Few places in South Australia carry more layered history. The coastline here was charted as early as 1627 by the Dutch captain François Thijssen, and on 28 January 1802 Matthew Flinders anchored in the bay and named it for his first lieutenant, Robert Fowler — his crew going ashore in what was one of the first recorded European landings on South Australian soil. Four decades later, Edward John Eyre pitched his base camp here from November 1840, staging his doomed-then-triumphant crossings of the Nullarbor from this exact beach.

And before, during and after all of that came the whalers. American and French ships worked the bay from the late eighteenth century, and the remains of their shore camps — along with a stone lookout shelter on the point — can still be traced along the shoreline.

Port, decline, sleep

The town proper grew from the 1860s as a landing for the great sheep runs of the far west, and the long timber jetty — built in 1896 and extended three times by 1948 — loaded wool for the world. When trucks and sealed roads ended the coastal trade in the 1960s, Fowlers Bay simply went to sleep: the kind of decline that, decades later, looks like preservation. What remains is a perfect miniature of an old working port, pickled in salt air.

The whales came back

The bitter irony of Fowlers Bay's whaling past is that the whales outlasted the industry — and have now become the town's living. Southern right whales return to the bay's sheltered waters every winter between May and October, mothers and calves drifting sometimes within sight of the jetty. Seasonal boat tours run from the jetty between July and October when conditions and whale numbers allow, and on a still morning you can stand at the end of the planks and hear the whales breathing.

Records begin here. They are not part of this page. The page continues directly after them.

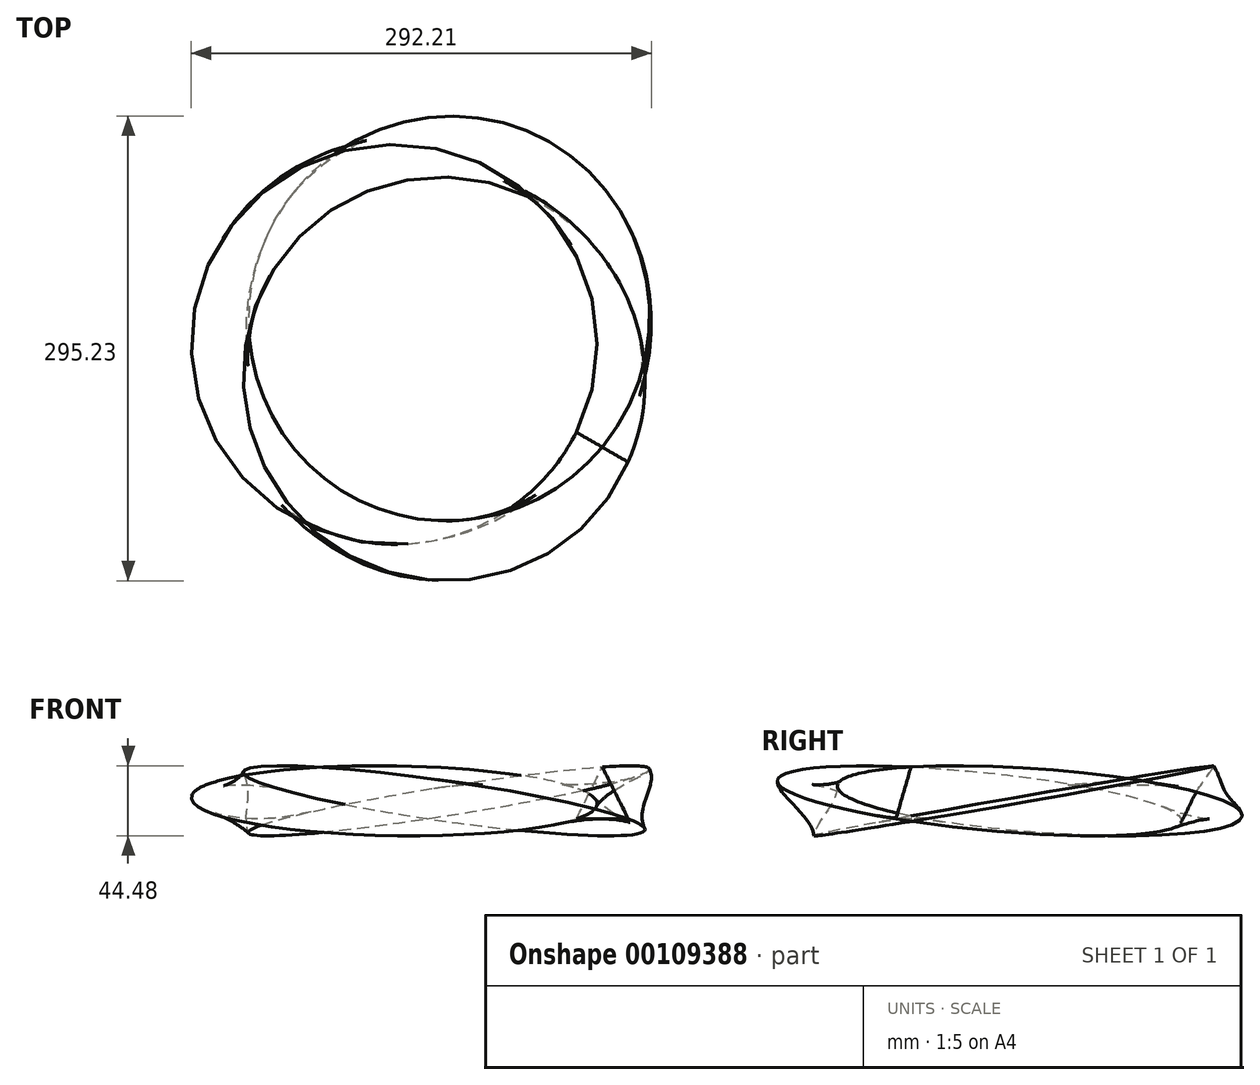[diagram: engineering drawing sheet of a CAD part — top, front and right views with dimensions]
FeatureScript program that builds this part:
annotation { "Feature Type Name" : "Feature", "Feature Type Description" : "" }
export const myFeature = defineFeature(function(context is Context, id is Id, definition is map)
    precondition{}
    {
        {
            var Q0;
            Q0=qCreatedBy(makeId("Top.planeOp"),FACE);
            var sketch = newSketch(context, id + "F0", { "sketchPlane" : qUnion([Q0])});
            skCircle(sketch, "E0", {"center": v(0, 0) * mm, "radius": 127 * mm, "construction": true});
            skPoint(sketch, "E1", {"position": v(0, 127) * mm});
            skPoint(sketch, "E2", {"position": v(-109.99, -63.5) * mm});
            skLineSegment(sketch, "E3", {"start": v(0, 127) * mm, "end": v(0, 0) * mm, "construction": true});
            skLineSegment(sketch, "E4", {"start": v(0, 0) * mm, "end": v(-109.99, -63.5) * mm, "construction": true});
            skLineSegment(sketch, "E5.MirrorCS", {"start": v(0, 0) * mm, "end": v(109.99, -63.5) * mm, "construction": true});
            skSolve(sketch);
        }
        {
            var Q0;
            Q0=qCreatedBy(makeId("Front.planeOp"),FACE);
            var Q1;
            Q1=sQuery(id+"F0.wireOp",EDGE,"E4");
            cPlane(context, id + "F1", {"entities" : qUnion([Q0, Q1]), "cplaneType" : CPlaneType.LINE_ANGLE, "offset" : 25.4 * mm, "angle" : 0 * degree, "width" : 152.4 * mm, "height" : 152.4 * mm});
        }
        {
            var Q0;
            Q0=sQuery(id+"F0.wireOp",EDGE,"E5.MirrorCS");
            var Q1;
            Q1=qCreatedBy(makeId("Right.planeOp"),FACE);
            cPlane(context, id + "F2", {"entities" : qUnion([Q0, Q1]), "cplaneType" : CPlaneType.LINE_ANGLE, "offset" : 25.4 * mm, "angle" : 0 * degree, "width" : 152.4 * mm, "height" : 152.4 * mm});
        }
        {
            var Q0;
            Q0=qCreatedBy(id+"F1.planeOp",FACE);
            var sketch = newSketch(context, id + "F3", { "sketchPlane" : qUnion([Q0])});
            skLineSegment(sketch, "E6", {"start": v(127, 22) * mm, "end": v(146.05, -11) * mm});
            skLineSegment(sketch, "E7", {"start": v(146.05, -11) * mm, "end": v(107.95, -11) * mm});
            skLineSegment(sketch, "E8", {"start": v(107.95, -11) * mm, "end": v(127, 22) * mm});
            skLineSegment(sketch, "E9", {"start": v(127, 22) * mm, "end": v(127, 0) * mm, "construction": true});
            skLineSegment(sketch, "E10", {"start": v(127, 0) * mm, "end": v(107.95, -11) * mm, "construction": true});
            skLineSegment(sketch, "E11", {"start": v(127, 0) * mm, "end": v(146.05, -11) * mm, "construction": true});
            skSolve(sketch);
        }
        {
            var Q0;
            Q0=qCreatedBy(makeId("Right.planeOp"),FACE);
            var sketch = newSketch(context, id + "F4", { "sketchPlane" : qUnion([Q0])});
            skLineSegment(sketch, "E12", {"start": v(107.95, -11) * mm, "end": v(127, 22) * mm});
            skLineSegment(sketch, "E13", {"start": v(127, 22) * mm, "end": v(146.05, -11) * mm});
            skLineSegment(sketch, "E14", {"start": v(146.05, -11) * mm, "end": v(107.95, -11) * mm});
            skLineSegment(sketch, "E15", {"start": v(107.95, -11) * mm, "end": v(127, 0) * mm, "construction": true});
            skLineSegment(sketch, "E16", {"start": v(127, 0) * mm, "end": v(146.05, -11) * mm, "construction": true});
            skLineSegment(sketch, "E17", {"start": v(127, 0) * mm, "end": v(127, 22) * mm, "construction": true});
            skSolve(sketch);
        }
        {
            var Q0;
            Q0=qCreatedBy(id+"F2.planeOp",FACE);
            var sketch = newSketch(context, id + "F5", { "sketchPlane" : qUnion([Q0])});
            skLineSegment(sketch, "E18", {"start": v(107.95, -11) * mm, "end": v(127, 22) * mm});
            skLineSegment(sketch, "E19", {"start": v(127, 22) * mm, "end": v(146.05, -11) * mm});
            skLineSegment(sketch, "E20", {"start": v(146.05, -11) * mm, "end": v(107.95, -11) * mm});
            skLineSegment(sketch, "E21", {"start": v(107.95, -11) * mm, "end": v(127, 0) * mm, "construction": true});
            skLineSegment(sketch, "E22", {"start": v(127, 0) * mm, "end": v(146.05, -11) * mm, "construction": true});
            skLineSegment(sketch, "E23", {"start": v(127, 0) * mm, "end": v(127, 22) * mm, "construction": true});
            skSolve(sketch);
        }
        {
            var Q0;
            Q0=sQuery(id+"F3.wireOp",VERTEX,"E9.start");
            var Q1;
            Q1=sQuery(id+"F5.wireOp",VERTEX,"E20.start");
            var Q2;
            Q2=sQuery(id+"F4.wireOp",VERTEX,"E15.start");
            cPlane(context, id + "F6", {"entities" : qUnion([Q0, Q1, Q2]), "cplaneType" : CPlaneType.THREE_POINT, "offset" : 25.4 * mm, "width" : 152.4 * mm, "height" : 152.4 * mm});
        }
        {
            var Q0;
            Q0=qCreatedBy(id+"F6.planeOp",FACE);
            var sketch = newSketch(context, id + "F7", { "sketchPlane" : qUnion([Q0])});
            skCircle(sketch, "E24.converted", {"center": v(9.6, 20.05) * mm, "radius": 128.92 * mm});
            skSolve(sketch);
        }
        {
            var Q0;
            Q0=sQuery(id+"F5.wireOp",VERTEX,"E19.start");
            var Q1;
            Q1=sQuery(id+"F3.wireOp",VERTEX,"E8.start");
            var Q2;
            Q2=sQuery(id+"F4.wireOp",VERTEX,"E16.end");
            cPlane(context, id + "F8", {"entities" : qUnion([Q0, Q1, Q2]), "cplaneType" : CPlaneType.THREE_POINT, "offset" : 25.4 * mm, "width" : 152.4 * mm, "height" : 152.4 * mm});
        }
        {
            var Q0;
            Q0=qCreatedBy(id+"F8.planeOp",FACE);
            var sketch = newSketch(context, id + "F9", { "sketchPlane" : qUnion([Q0])});
            skCircle(sketch, "E25.converted", {"center": v(12.8, 18.18) * mm, "radius": 128.92 * mm});
            skSolve(sketch);
        }
        {
            var Q0;
            Q0=sQuery(id+"F5.wireOp",VERTEX,"E21.start");
            var Q1;
            Q1=sQuery(id+"F3.wireOp",VERTEX,"E6.end");
            var Q2;
            Q2=sQuery(id+"F4.wireOp",VERTEX,"E17.end");
            cPlane(context, id + "F10", {"entities" : qUnion([Q0, Q1, Q2]), "cplaneType" : CPlaneType.THREE_POINT, "offset" : 25.4 * mm, "width" : 152.4 * mm, "height" : 152.4 * mm});
        }
        {
            var Q0;
            Q0=qCreatedBy(id+"F10.planeOp",FACE);
            var sketch = newSketch(context, id + "F11", { "sketchPlane" : qUnion([Q0])});
            skCircle(sketch, "E26.converted", {"center": v(-22.16, 1.9) * mm, "radius": 128.92 * mm});
            skSolve(sketch);
        }
        {
            var Q0;
            Q0=makeQuery(id+"F5.imprint","IMPRINT",FACE,{"disambiguationData":[TD([[makeQuery(id+"F5.imprint","IMPRINT",EDGE,{"derivedFrom":sQuery(id+"F5.wireOp",EDGE,"E18")}),-1.0]])]});
            var Q1;
            Q1=makeQuery(id+"F3.imprint","IMPRINT",FACE,{"disambiguationData":[TD([[makeQuery(id+"F3.imprint","IMPRINT",EDGE,{"derivedFrom":sQuery(id+"F3.wireOp",EDGE,"E6")}),-1.0]])]});
            var Q2;
            Q2=makeQuery(id+"F4.imprint","IMPRINT",FACE,{"disambiguationData":[TD([[makeQuery(id+"F4.imprint","IMPRINT",EDGE,{"derivedFrom":sQuery(id+"F4.wireOp",EDGE,"E12")}),-1.0]])]});
            var Q3;
            Q3=sQuery(id+"F9.wireOp",EDGE,"E25.converted");
            var Q4;
            Q4=sQuery(id+"F7.wireOp",EDGE,"E24.converted");
            var Q5;
            Q5=sQuery(id+"F11.wireOp",EDGE,"E26.converted");
            loft(context, id + "F12", {"addGuides" : true, "sheetProfilesArray" : [{ "sheetProfileEntities" : qUnion([Q0]) }, { "sheetProfileEntities" : qUnion([Q1]) }, { "sheetProfileEntities" : qUnion([Q2]) }], "guidesArray" : [{ "guideEntities" : qUnion([Q3]), "guideDerivativeType" : LoftGuideDerivativeType.DEFAULT, "guideDerivativeMagnitude" : 1 }, { "guideEntities" : qUnion([Q4]), "guideDerivativeType" : LoftGuideDerivativeType.DEFAULT, "guideDerivativeMagnitude" : 1 }, { "guideEntities" : qUnion([Q5]), "guideDerivativeType" : LoftGuideDerivativeType.DEFAULT, "guideDerivativeMagnitude" : 1 }]});
        }
    });
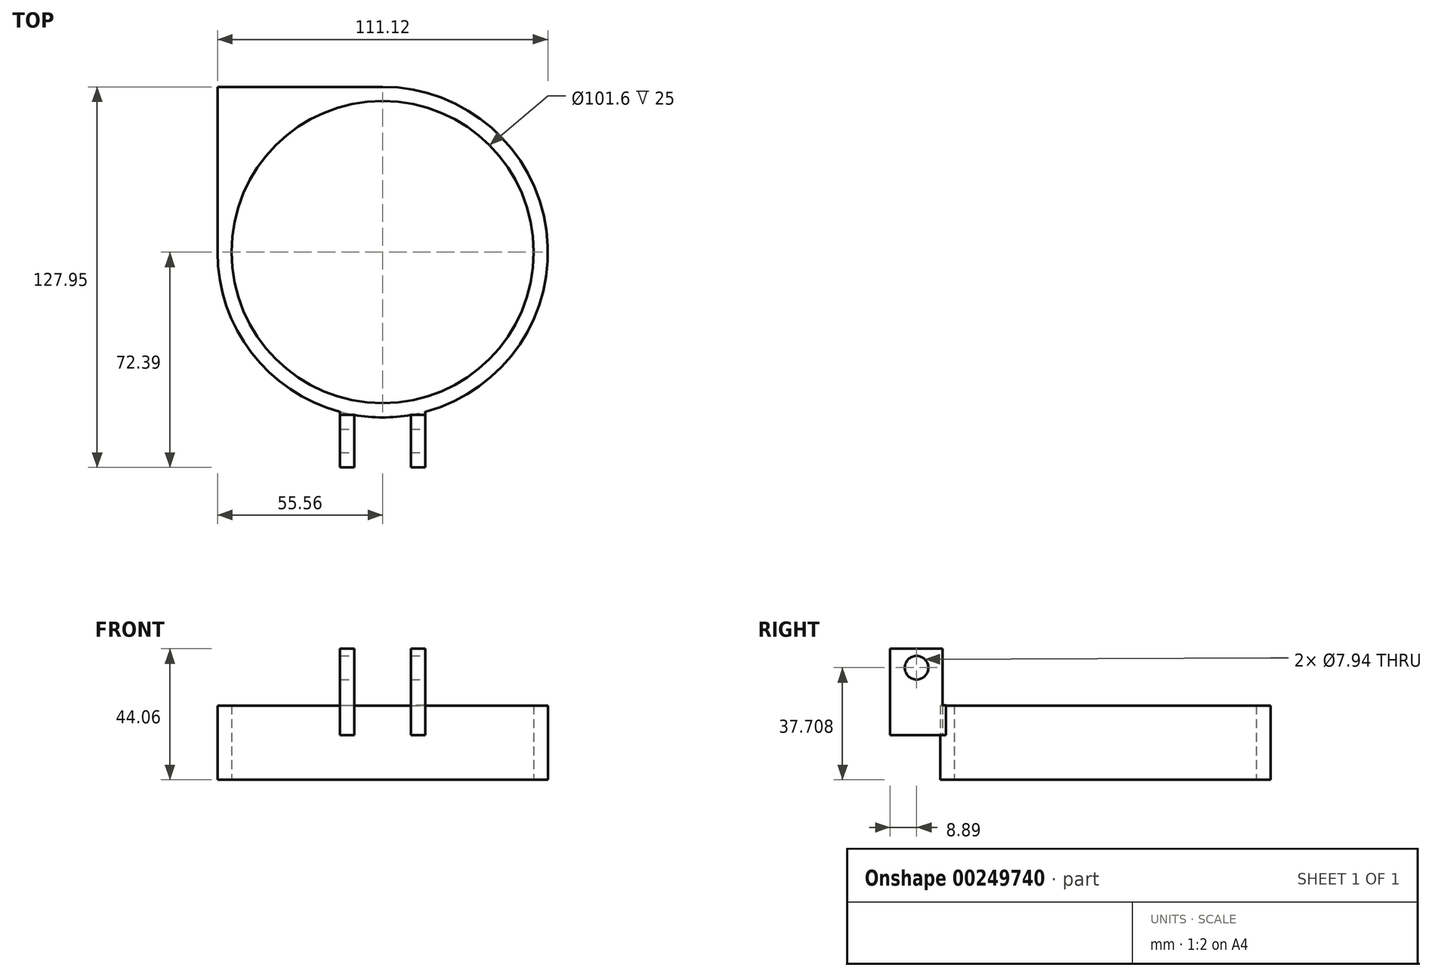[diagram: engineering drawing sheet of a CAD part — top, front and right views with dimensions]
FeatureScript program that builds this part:
annotation { "Feature Type Name" : "Feature", "Feature Type Description" : "" }
export const myFeature = defineFeature(function(context is Context, id is Id, definition is map)
    precondition{}
    {
        {
            var Q0;
            Q0=qCreatedBy(makeId("Top.planeOp"),FACE);
            var sketch = newSketch(context, id + "F0", { "sketchPlane" : qUnion([Q0])});
            skArc(sketch, "E0", {"start": v(-55.56, 0) * mm, "mid": v(39.29, -39.29) * mm, "end": v(0, 55.56) * mm});
            skCircle(sketch, "E1", {"center": v(0, 0) * mm, "radius": 50.8 * mm});
            skPoint(sketch, "E2", {"position": v(-55.56, 0) * mm});
            skPoint(sketch, "E3", {"position": v(0, 55.56) * mm});
            skLineSegment(sketch, "E4", {"start": v(-55.56, 0) * mm, "end": v(-55.56, 55.56) * mm});
            skLineSegment(sketch, "E5", {"start": v(0, 55.56) * mm, "end": v(-55.56, 55.56) * mm});
            skSolve(sketch);
        }
        {
            var Q0;
            Q0 = qSketchRegion(id + "F0", true);
            extrude(context, id + "F1", {"entities" : qUnion([Q0]), "depth" : 25 * mm});
        }
        {
            var Q0;
            Q0=qCreatedBy(makeId("Top.planeOp"),FACE);
            cPlane(context, id + "F2", {"entities" : qUnion([Q0]), "cplaneType" : CPlaneType.OFFSET, "offset" : 15 * mm, "width" : 150 * mm, "height" : 150 * mm});
        }
        {
            var Q0;
            Q0=qCreatedBy(id+"F2.planeOp",FACE);
            var sketch = newSketch(context, id + "F3", { "sketchPlane" : qUnion([Q0])});
            skLineSegment(sketch, "E6", {"start": v(0, 58.08) * mm, "end": v(0, -73.16) * mm, "construction": true});
            skPoint(sketch, "E7", {"position": v(0, -55.56) * mm});
            skPoint(sketch, "E8", {"position": v(0, -63.5) * mm});
            skLineSegment(sketch, "E9", {"start": v(0, -55.56) * mm, "end": v(9.55, -55.56) * mm, "construction": true});
            skLineSegment(sketch, "E10", {"start": v(9.55, -55.56) * mm, "end": v(-9.55, -55.56) * mm, "construction": true});
            skPoint(sketch, "E11", {"position": v(0, -50.8) * mm});
            skLineSegment(sketch, "E12.bottom", {"start": v(-9.55, -49.9) * mm, "end": v(-14.31, -49.9) * mm});
            skLineSegment(sketch, "E12.top", {"start": v(-9.55, -72.39) * mm, "end": v(-14.31, -72.39) * mm});
            skLineSegment(sketch, "E12.left", {"start": v(-9.55, -49.9) * mm, "end": v(-9.55, -72.39) * mm});
            skLineSegment(sketch, "E12.right", {"start": v(-14.31, -49.9) * mm, "end": v(-14.31, -72.39) * mm});
            skLineSegment(sketch, "E13.bottom", {"start": v(9.55, -49.9) * mm, "end": v(14.31, -49.9) * mm});
            skLineSegment(sketch, "E13.top", {"start": v(9.55, -72.39) * mm, "end": v(14.31, -72.39) * mm});
            skLineSegment(sketch, "E13.left", {"start": v(9.55, -49.9) * mm, "end": v(9.55, -72.39) * mm});
            skLineSegment(sketch, "E13.right", {"start": v(14.31, -49.9) * mm, "end": v(14.31, -72.39) * mm});
            skLineSegment(sketch, "E14", {"start": v(-9.55, -63.5) * mm, "end": v(9.55, -63.5) * mm, "construction": true});
            skSolve(sketch);
        }
        {
            var Q0;
            Q0 = qSketchRegion(id + "F3", true);
            extrude(context, id + "F4", {"entities" : qUnion([Q0]), "operationType" : NewBodyOperationType.ADD, "depth" : 10 * mm});
        }
        {
            var Q0;
            Q0=makeQuery(id+"F4.opExtrude","CAP_FACE",FACE,{"disambiguationData":[OSD([sQuery(id+"F3.wireOp",EDGE,"E13.bottom"),sQuery(id+"F3.wireOp",EDGE,"E13.top"),sQuery(id+"F3.wireOp",EDGE,"E13.left"),sQuery(id+"F3.wireOp",EDGE,"E13.right")])],"isStart":false});
            var sketch = newSketch(context, id + "F5", { "sketchPlane" : qUnion([Q0])});
            skLineSegment(sketch, "E15.bottom", {"start": v(14.31, -72.39) * mm, "end": v(9.55, -72.39) * mm});
            skLineSegment(sketch, "E15.top", {"start": v(14.31, -54.74) * mm, "end": v(9.55, -54.74) * mm});
            skLineSegment(sketch, "E15.left", {"start": v(14.31, -72.39) * mm, "end": v(14.31, -54.74) * mm});
            skLineSegment(sketch, "E15.right", {"start": v(9.55, -72.39) * mm, "end": v(9.55, -54.74) * mm});
            skLineSegment(sketch, "E16.bottom", {"start": v(-14.31, -72.39) * mm, "end": v(-9.55, -72.39) * mm});
            skLineSegment(sketch, "E16.top", {"start": v(-14.31, -54.74) * mm, "end": v(-9.55, -54.74) * mm});
            skLineSegment(sketch, "E16.left", {"start": v(-14.31, -72.39) * mm, "end": v(-14.31, -54.74) * mm});
            skLineSegment(sketch, "E16.right", {"start": v(-9.55, -72.39) * mm, "end": v(-9.55, -54.74) * mm});
            skSolve(sketch);
        }
        {
            var Q0;
            Q0 = qSketchRegion(id + "F5", true);
            extrude(context, id + "F6", {"entities" : qUnion([Q0]), "operationType" : NewBodyOperationType.ADD, "depth" : 19.05 * mm});
        }
        {
            var Q0;
            Q0=makeQuery(id+"F6.boolean.opBoolean","MERGE",FACE,{"derivedFrom":[makeQuery(id+"F4.opExtrude","SWEPT_FACE",FACE,{"disambiguationData":[OSD([sQuery(id+"F3.wireOp",EDGE,"E13.right")])]}),makeQuery(id+"F6.opExtrude","SWEPT_FACE",FACE,{"disambiguationData":[OSD([sQuery(id+"F5.wireOp",EDGE,"E15.left")])]})]});
            var sketch = newSketch(context, id + "F7", { "sketchPlane" : qUnion([Q0])});
            skLineSegment(sketch, "E17", {"start": v(-72.39, 37.7) * mm, "end": v(-54.74, 37.7) * mm, "construction": true});
            skPoint(sketch, "E18", {"position": v(-63.5, 37.7) * mm});
            skCircle(sketch, "E19", {"center": v(-63.5, 37.7) * mm, "radius": 3.97 * mm});
            skSolve(sketch);
        }
        {
            var Q0;
            Q0 = qSketchRegion(id + "F7", true);
            extrude(context, id + "F8", {"entities" : qUnion([Q0]), "operationType" : NewBodyOperationType.REMOVE, "endBound" : BoundingType.THROUGH_ALL, "oppositeDirection" : true, "depth" : 25.4 * mm});
        }
    });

It is one of the two great whale theatres of the far west, alongside the cliff-top amphitheatre at the Head of Bight, where the Bunda Cliffs turn whale-watching into geology-watching. Our story Winter of the Whales covers the full season.

Visiting the edge

Fowlers Bay today has a caravan park, a kiosk, the jetty — salmon, whiting, squid — and the dune, which doubles as the town's grandstand. Climb it at sunset and the view sweeps from the sleeping town across the bay to a coast that looks exactly as Flinders found it. Getting here is half the pleasure: the sealed road in passes through Penong and its windmills, and the wider far west — Cactus, the Ceduna foreshore, the roadhouse rhythm of the highway — arranges itself naturally around an overnight stop.

Bring a kite. The wind that brought the whalers, turned the windmills and built the dune is still on duty, and at Fowlers Bay it feels less like weather than like the town's oldest resident.